Quoted passage ->
2014

Havasupai Tribe Hold Historic Ceremony to Honor Transfer of Gaming Rights Governor Janet Napolitano to Speak at the Ceremony



    PHOENIX, April 23 /PRNewswire/ -- The Arizona Indian Gaming Association
 and the Havasupai Tribe will honor the transfer of gaming rights from the
 Havasupai Tribe to Fort McDowell Yavapai Nation and the Salt River
 Pima-Maricopa Indian Community in a special ceremony on Tuesday, April 29.
 The event will take place at 2:45 p.m. in Supai Village, located in Cataract
 Canyon at the bottom of the Grand Canyon.  Featured speakers include Governor
 Janet Napolitano and Don Watahomigie, Havasupai Chairman along with other
 dignitaries.  The Guardians of the Grand Canyon will perform a traditional
 dance.
     The transfer of gaming rights is possible because of the successful
 passage of Proposition 202, the Arizona Indian Self-Reliance Initiative in
 November, 2002.  Proposition 202 enabled the state and tribes to sign new
 gaming compacts which allowed reservations in remote areas to share in the
 economic benefits of Indian gaming through transferring gaming rights.
     "This tribe is a microcosm of the serious economic, health, housing and
 education needs that exist on all Arizona Indian reservations," said David
 LaSarte, Executive Director, Arizona Indian Gaming Association.  "With
 revenues from gaming, Havasupai will now be able to begin to meet its many
 critical needs."

Exercise requirements ->
A. Using the Havasupai press release, explain in one to three sentences why the transfer of gaming rights is possible.
B. According to the Havasupai press release, where will the ceremony be held?
C. Extend the Havasupai press release from the point where it stops.
The material after the Havasupai press release stands apart from it.

Data shown ->
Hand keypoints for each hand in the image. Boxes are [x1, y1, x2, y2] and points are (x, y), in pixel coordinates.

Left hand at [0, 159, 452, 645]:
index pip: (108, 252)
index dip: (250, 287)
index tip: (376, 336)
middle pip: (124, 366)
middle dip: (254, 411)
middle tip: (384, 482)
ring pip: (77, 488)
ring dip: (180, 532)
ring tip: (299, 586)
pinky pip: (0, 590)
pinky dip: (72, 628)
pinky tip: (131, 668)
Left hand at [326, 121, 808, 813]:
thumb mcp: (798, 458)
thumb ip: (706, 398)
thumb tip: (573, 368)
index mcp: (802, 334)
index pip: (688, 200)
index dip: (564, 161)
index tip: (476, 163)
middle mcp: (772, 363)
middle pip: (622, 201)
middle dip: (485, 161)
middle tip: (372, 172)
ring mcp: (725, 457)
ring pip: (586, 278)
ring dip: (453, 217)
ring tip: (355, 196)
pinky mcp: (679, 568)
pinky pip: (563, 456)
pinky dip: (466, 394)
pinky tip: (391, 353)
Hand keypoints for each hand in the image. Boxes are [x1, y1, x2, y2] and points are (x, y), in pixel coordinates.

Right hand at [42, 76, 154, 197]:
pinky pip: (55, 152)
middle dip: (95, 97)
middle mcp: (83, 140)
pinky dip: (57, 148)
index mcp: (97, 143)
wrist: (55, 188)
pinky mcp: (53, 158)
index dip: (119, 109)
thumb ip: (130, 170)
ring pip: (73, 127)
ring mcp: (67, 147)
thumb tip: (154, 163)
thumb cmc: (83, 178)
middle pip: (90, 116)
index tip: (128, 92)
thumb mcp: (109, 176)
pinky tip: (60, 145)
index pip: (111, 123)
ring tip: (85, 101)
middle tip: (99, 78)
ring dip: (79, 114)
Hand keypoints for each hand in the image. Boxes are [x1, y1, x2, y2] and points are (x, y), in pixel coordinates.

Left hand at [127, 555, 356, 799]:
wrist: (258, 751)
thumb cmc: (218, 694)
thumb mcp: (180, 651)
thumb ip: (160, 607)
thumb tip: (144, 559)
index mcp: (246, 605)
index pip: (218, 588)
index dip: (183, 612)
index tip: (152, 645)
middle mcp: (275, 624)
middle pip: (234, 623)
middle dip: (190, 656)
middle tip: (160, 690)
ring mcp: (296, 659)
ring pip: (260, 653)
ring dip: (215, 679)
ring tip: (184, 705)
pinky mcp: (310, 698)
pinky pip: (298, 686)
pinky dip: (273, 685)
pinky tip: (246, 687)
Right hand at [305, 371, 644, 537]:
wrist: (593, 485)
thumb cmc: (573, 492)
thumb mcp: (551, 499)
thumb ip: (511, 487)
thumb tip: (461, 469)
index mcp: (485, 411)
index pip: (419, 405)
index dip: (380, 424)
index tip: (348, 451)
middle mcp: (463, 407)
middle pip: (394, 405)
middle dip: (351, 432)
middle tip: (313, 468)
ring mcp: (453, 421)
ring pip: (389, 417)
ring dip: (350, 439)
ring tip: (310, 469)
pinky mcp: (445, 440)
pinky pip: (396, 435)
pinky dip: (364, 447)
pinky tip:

Task-by-task answers ->
A. The transfer is possible because Proposition 202, the Arizona Indian Self-Reliance Initiative, passed in November 2002. It let the state and tribes sign new gaming compacts, which allowed reservations in remote areas to share in the economic benefits of Indian gaming by transferring gaming rights.

B. In Supai Village, in Cataract Canyon at the bottom of the Grand Canyon.

C.
     Everything in Supai, from food to building materials to mail, must be
 brought down by horseback or helicopter.  This remote tribe has an
 unemployment rate over 40% with tourism being the only source of income.
 Tourism jobs are seasonal.  Those jobs, along with tribal government jobs,
 provide the only source of employment for tribal members.  Seventy-five
 percent of the adult population is diabetic with no dialysis available in the
 Canyon.  Thirty to forty homes are needed immediately.  Education is limited
 to K-8.  High school students must attend boarding school.
     The Havasupai, the people of the blue green waters, are the traditional
 guardians of the Grand Canyon.  The reservation covers 188,077 acres which
 includes the plateau and the village which is located in a canyon 12 miles
 long and 5 miles wide.  Tribal membership is 660.  Approximately 550 people
 live in Supai Village.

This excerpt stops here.